Harvey Catanzaro, Respondent, v Gina M. Madden et al., Defendants, and Edwin P. Hutsal et al., Appellants.
[612 NYS2d 4]
[MAJORITY]
—Order, Supreme Court, Kings County (Nicholas A. Clemente, J.), entered February 28, 1992, in an action for medical malpractice, denying defendants-radiologists’ motion to dismiss the complaint pursuant to CPLR 3211 (a) (5) on grounds of expiration of the applicable statute of limitations, unanimously reversed, on the law, and the complaint dismissed as to defendants Hutsal, Gudas, and Rohas, without costs.
The issue on appeal is whether treatment provided to plaintiff by other medical professionals is chargeable to defendants-radiologists as continuous treatment so as to extend the statutory limitations period as to them.

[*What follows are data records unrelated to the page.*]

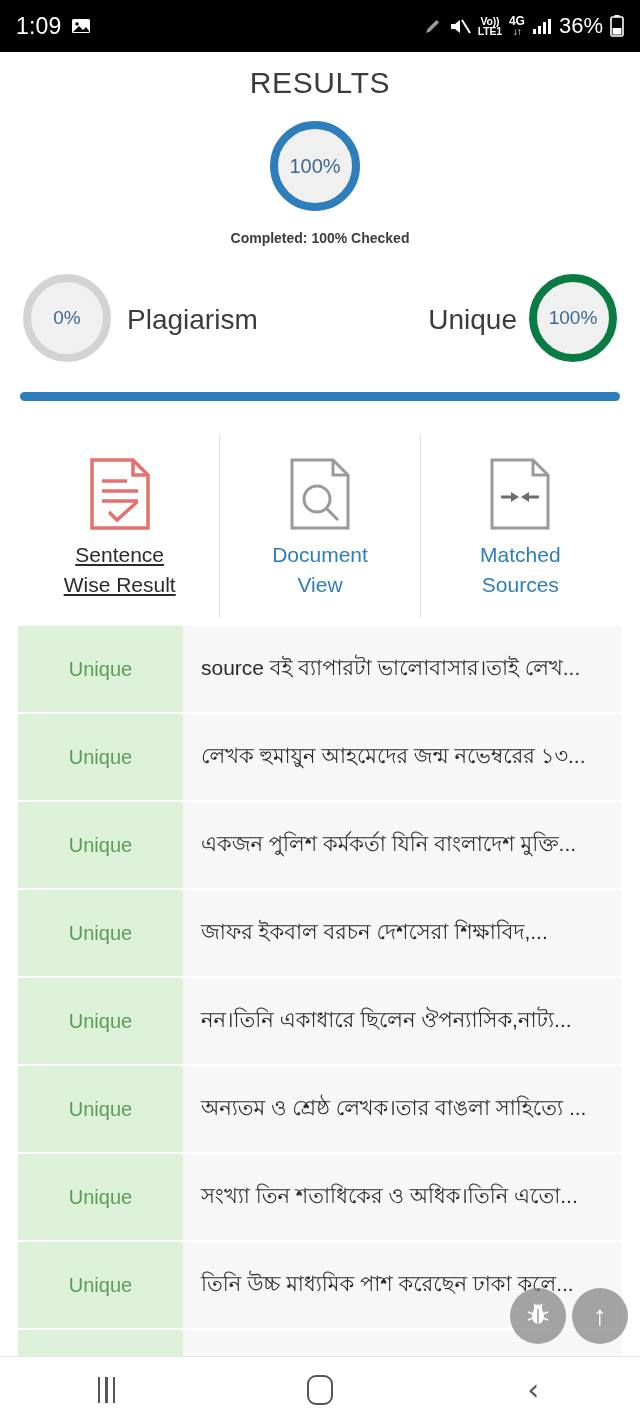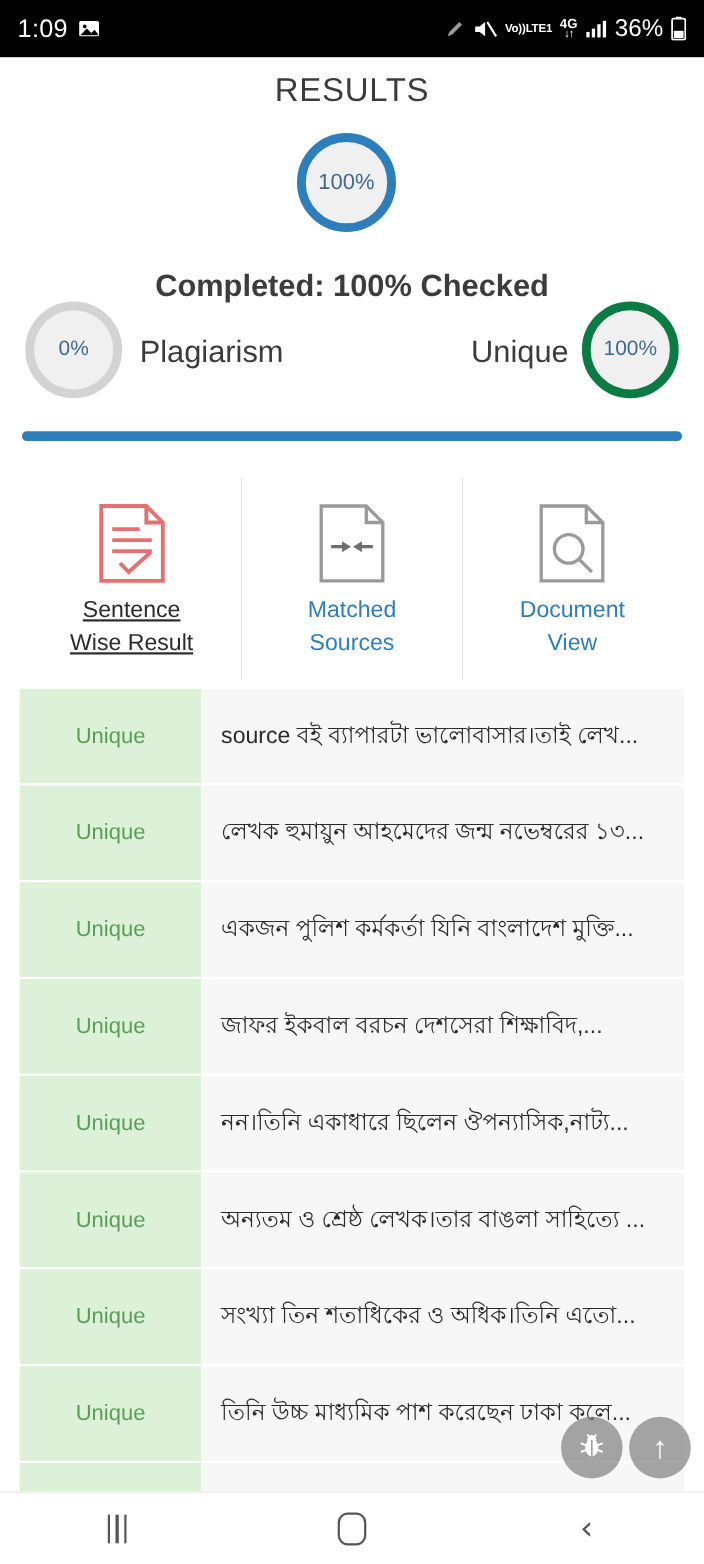--- a/index.html
+++ b/index.html
@@ -15,21 +15,21 @@
   .statusbar {
     position:absolute; top:0; left:0; width:640px; height:52px;
     background:#000; color:#fff;
     display:flex; align-items:center; justify-content:space-between;
     padding:0 16px;
   }
   .sb-left { display:flex; align-items:center; gap:9px; }
   .sb-time { font-size:23px; letter-spacing:.2px; }
   .sb-right { display:flex; align-items:center; gap:7px; }
   .ic { display:inline-flex; align-items:center; justify-content:center; }
-  .volte { display:flex; align-items:center; line-height:1; }
+  .volte { display:flex; flex-direction:column; align-items:center; line-height:1; }
   .volte span { font-size:10.5px; font-weight:bold; letter-spacing:-.2px; }
   .net4g { display:flex; flex-direction:column; align-items:center; line-height:1; }
   .net4g .g { font-size:12px; font-weight:bold; }
   .net4g .arrows { font-size:10px; letter-spacing:-1px; }
   .sb-batt { font-size:22px; }
 
   
   .page-title {
     position:absolute; top:66px; left:0; width:640px; text-align:center;
     font-size:30px; color:#3c3c3c; letter-spacing:.6px;
@@ -38,22 +38,22 @@
   
   .donut-main {
     position:absolute; top:121px; left:270px;
     width:90px; height:90px; border-radius:50%;
     border:8px solid #2e7ebb; background:#f0f0f0;
     display:flex; align-items:center; justify-content:center;
   }
   .donut-main span { font-size:20px; color:#41698f; }
 
   .completed {
-    position:absolute; top:244px; left:0; width:640px; text-align:center;
-    font-size:28px; color:#3c3c3c; font-weight:bold;
+    position:absolute; top:230px; left:0; width:640px; text-align:center;
+    font-size:14px; color:#3c3c3c; font-weight:bold;
   }
 
   
   .stats { position:absolute; top:274px; left:0; width:640px; height:92px; }
   .stat-circle {
     position:absolute; width:88px; height:88px; border-radius:50%;
     background:#f0f0f0; display:flex; align-items:center; justify-content:center;
   }
   .stat-circle span { font-size:19px; color:#41698f; }
   .plag-circle { left:23px; top:0; border:8px solid #d3d3d3; }
@@ -216,44 +216,44 @@
         <div>Sentence</div>
         <div>Wise Result</div>
       </div>
     </div>
 
     <div class="tab">
       <div class="tab-icon">
         <svg width="62" height="74" viewBox="0 0 62 74">
           <path d="M3 3 H44 L59 18 V71 H3 Z" fill="none" stroke="#9a9a9a" stroke-width="3"></path>
           <path d="M44 3 V18 H59" fill="none" stroke="#9a9a9a" stroke-width="3"></path>
-          <line x1="12" y1="40" x2="26" y2="40" stroke="#6e6e6e" stroke-width="3"></line>
-          <polygon points="30,40 22,35 22,45" fill="#6e6e6e"></polygon>
-          <line x1="50" y1="40" x2="36" y2="40" stroke="#6e6e6e" stroke-width="3"></line>
-          <polygon points="32,40 40,35 40,45" fill="#6e6e6e"></polygon>
+          <circle cx="28" cy="42" r="13" fill="none" stroke="#9a9a9a" stroke-width="3"></circle>
+          <line x1="38" y1="52" x2="49" y2="63" stroke="#9a9a9a" stroke-width="3"></line>
         </svg>
       </div>
       <div class="tab-label link">
-        <div>Matched</div>
-        <div>Sources</div>
+        <div>Document</div>
+        <div>View</div>
       </div>
     </div>
 
     <div class="tab">
       <div class="tab-icon">
         <svg width="62" height="74" viewBox="0 0 62 74">
           <path d="M3 3 H44 L59 18 V71 H3 Z" fill="none" stroke="#9a9a9a" stroke-width="3"></path>
           <path d="M44 3 V18 H59" fill="none" stroke="#9a9a9a" stroke-width="3"></path>
-          <circle cx="28" cy="42" r="13" fill="none" stroke="#9a9a9a" stroke-width="3"></circle>
-          <line x1="38" y1="52" x2="49" y2="63" stroke="#9a9a9a" stroke-width="3"></line>
+          <line x1="12" y1="40" x2="26" y2="40" stroke="#6e6e6e" stroke-width="3"></line>
+          <polygon points="30,40 22,35 22,45" fill="#6e6e6e"></polygon>
+          <line x1="50" y1="40" x2="36" y2="40" stroke="#6e6e6e" stroke-width="3"></line>
+          <polygon points="32,40 40,35 40,45" fill="#6e6e6e"></polygon>
         </svg>
       </div>
       <div class="tab-label link">
-        <div>Document</div>
-        <div>View</div>
+        <div>Matched</div>
+        <div>Sources</div>
       </div>
     </div>
 
   </div>
 
   <div class="list" id="results-list">
       <div class="row">
         <div class="row-badge">Unique</div>
         <div class="row-text">source বই ব্যাপারটা ভালোবাসার।তাই লেখ...</div>
       </div>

The particular circumstances in this case notwithstanding— that plaintiff underwent a single hospitalization for an acute problem which was treated continuously by a number of persons for a period of less than two weeks, and the short time span between the diagnostic services rendered by defendants and the cessation of treatment—we find the continuous treatment doctrine inapplicable to these defendants. They established that they acted as employees of an independent laboratory and that no "relevant relationship”, sufficient to impute continuous treatment for statute of limitations purposes, existed between them and either the hospital staff or the physicians who treated plaintiff, nor was there a continuing relationship between defendants and plaintiff (McDermott v Torre, 56 NY2d 399, 403; Noack v Symenow, 132 AD2d 965).
Therefore, assuming plaintiff commenced this action on the date he alleges, March 13, 1991, it was nevertheless more than two and a half years after the last date on which defendants treated him, and the complaint must be dismissed as to them. Concur—Wallach, J. P., Ross, Rubin, Nardelli and Williams, JJ.